Record set —
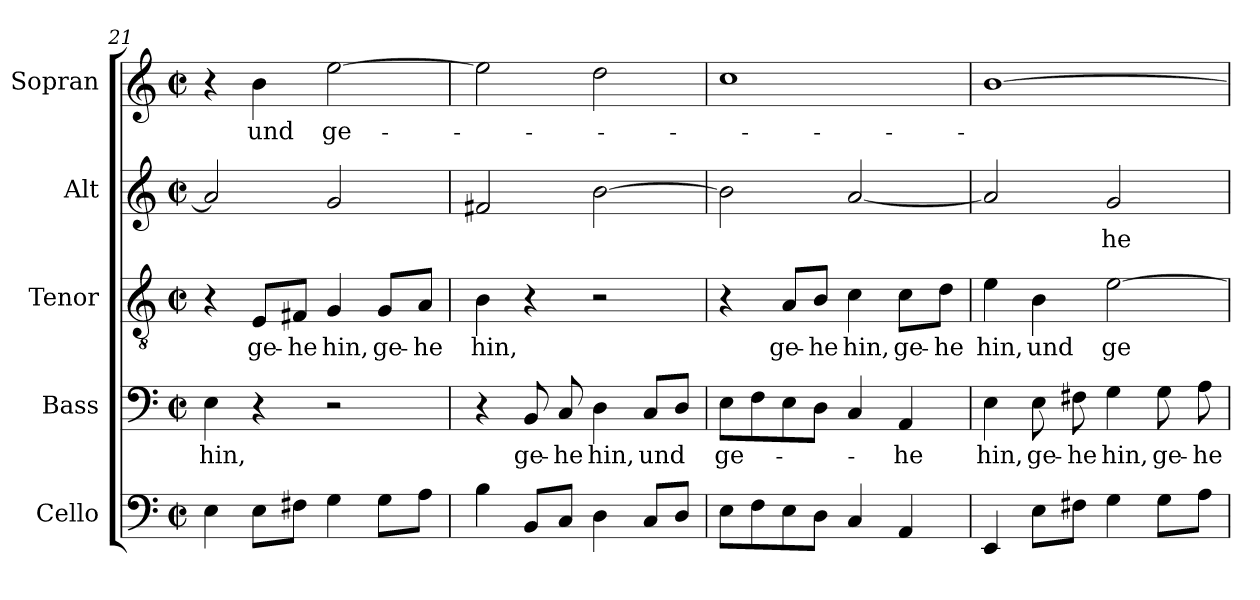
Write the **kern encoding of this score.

**kern	**kern	**text	**kern	**text	**kern	**text	**kern	**text
*part5	*part4	*part4	*part3	*part3	*part2	*part2	*part1	*part1
*staff5	*staff4	*staff4	*staff3	*staff3	*staff2	*staff2	*staff1	*staff1
*I"Cello	*I"Bass	*	*I"Tenor	*	*I"Alt	*	*I"Sopran	*
*	*I'B.	*	*I'T.	*	*I'A.	*	*I'S.	*
*clefF4	*clefF4	*	*clefGv2	*	*clefG2	*	*clefG2	*
*	*	*	*ITrd7c12	*	*	*	*	*
*k[]	*k[]	*	*k[]	*	*k[]	*	*k[]	*
*C:	*C:	*	*C:	*	*C:	*	*C:	*
*M2/2	*M2/2	*	*M2/2	*	*M2/2	*	*M2/2	*
*met(c|)	*met(c|)	*	*met(c|)	*	*met(c|)	*	*met(c|)	*
=21	=21	=21	=21	=21	=21	=21	=21	=21
!	!	!LO:LY:b:color=#000000	!	!	!	!	!	!
4Ei\	4Ei\	hin,	4r	.	2ai/]	.	4r	.
!	!	!	!	!LO:LY:b:color=#000000	!	!	!	!
!	!	!	!	!	!	!	!	!LO:LY:b:color=#000000
8Ei\L	4r	.	8EEi/L	ge-	.	.	4bi\	und
!	!	!	!	!LO:LY:b:color=#000000	!	!	!	!
8F#Xi\J	.	.	8FF#Xi/J	-he	.	.	.	.
!	!	!	!	!LO:LY:b:color=#000000	!	!	!	!
!	!	!	!	!	!	!	!	!LO:LY:b:color=#000000
4Gi\	2r	.	4GGi/	hin,	2gi/	.	[>2eei\	ge-
!	!	!	!	!LO:LY:b:color=#000000	!	!	!	!
8Gi\L	.	.	8GGi/L	ge-	.	.	.	.
!	!	!	!	!LO:LY:b:color=#000000	!	!	!	!
8Ai\J	.	.	8AAi/J	-he	.	.	.	.
!!LO:PB:g=z
=22	=22	=22	=22	=22	=22	=22	=22	=22
!	!	!	!	!LO:LY:b:color=#000000	!	!	!	!
4Bi\	4r	.	4BBi\	hin,	2f#Xi/	.	2eei\]	.
!	!	!LO:LY:b:color=#000000	!	!	!	!	!	!
8BBi/L	8BBi/	ge-	4r	.	.	.	.	.
!	!	!LO:LY:b:color=#000000	!	!	!	!	!	!
8Ci/J	8Ci/	-he	.	.	.	.	.	.
!	!	!LO:LY:b:color=#000000	!	!	!	!	!	!
4Di\	4Di\	hin,	2r	.	[>2bi\	.	2ddi\	.
!	!	!LO:LY:b:color=#000000	!	!	!	!	!	!
8Ci/L	8Ci/L	und	.	.	.	.	.	.
8Di/J	8Di/J	.	.	.	.	.	.	.
=23	=23	=23	=23	=23	=23	=23	=23	=23
!	!	!LO:LY:b:color=#000000	!	!	!	!	!	!
8Ei\L	8Ei\L	ge-	4r	.	2bi\]	.	1cci	.
8Fi\	8Fi\	.	.	.	.	.	.	.
!	!	!	!	!LO:LY:b:color=#000000	!	!	!	!
8Ei\	8Ei\	.	8AAi/L	ge-	.	.	.	.
!	!	!	!	!LO:LY:b:color=#000000	!	!	!	!
8Di\J	8Di\J	.	8BBi/J	-he	.	.	.	.
!	!	!	!	!LO:LY:b:color=#000000	!	!	!	!
4Ci/	4Ci/	.	4Ci\	hin,	[<2ai/	.	.	.
!	!	!LO:LY:b:color=#000000	!	!	!	!	!	!
!	!	!	!	!LO:LY:b:color=#000000	!	!	!	!
4AAi/	4AAi/	-he	8Ci\L	ge-	.	.	.	.
!	!	!	!	!LO:LY:b:color=#000000	!	!	!	!
.	.	.	8Di\J	-he	.	.	.	.
=24	=24	=24	=24	=24	=24	=24	=24	=24
!	!	!LO:LY:b:color=#000000	!	!	!	!	!	!
!	!	!	!	!LO:LY:b:color=#000000	!	!	!	!
4EEi/	4Ei\	hin,	4Ei\	hin,	2ai/]	.	[>1bi	.
!	!	!LO:LY:b:color=#000000	!	!	!	!	!	!
!	!	!	!	!LO:LY:b:color=#000000	!	!	!	!
8Ei\L	8Ei\	ge-	4BBi\	und	.	.	.	.
!	!	!LO:LY:b:color=#000000	!	!	!	!	!	!
8F#Xi\J	8F#Xi\	-he	.	.	.	.	.	.
!	!	!LO:LY:b:color=#000000	!	!	!	!	!	!
!	!	!	!	!LO:LY:b:color=#000000	!	!	!	!
!	!	!	!	!	!	!LO:LY:b:color=#000000	!	!
4Gi\	4Gi\	hin,	[>2Ei\	ge-	2gi/	-he	.	.
!	!	!LO:LY:b:color=#000000	!	!	!	!	!	!
8Gi\L	8Gi\	ge-	.	.	.	.	.	.
!	!	!LO:LY:b:color=#000000	!	!	!	!	!	!
8Ai\J	8Ai\	-he	.	.	.	.	.	.
=	=	=	=	=	=	=	=	=
*-	*-	*-	*-	*-	*-	*-	*-	*-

Exercise requirements —
List every line of the records that contains the string "kern", and reproduce each such line in full.

Complete answer —
Write the **kern encoding of this score.
**kern	**kern	**text	**kern	**text	**kern	**text	**kern	**text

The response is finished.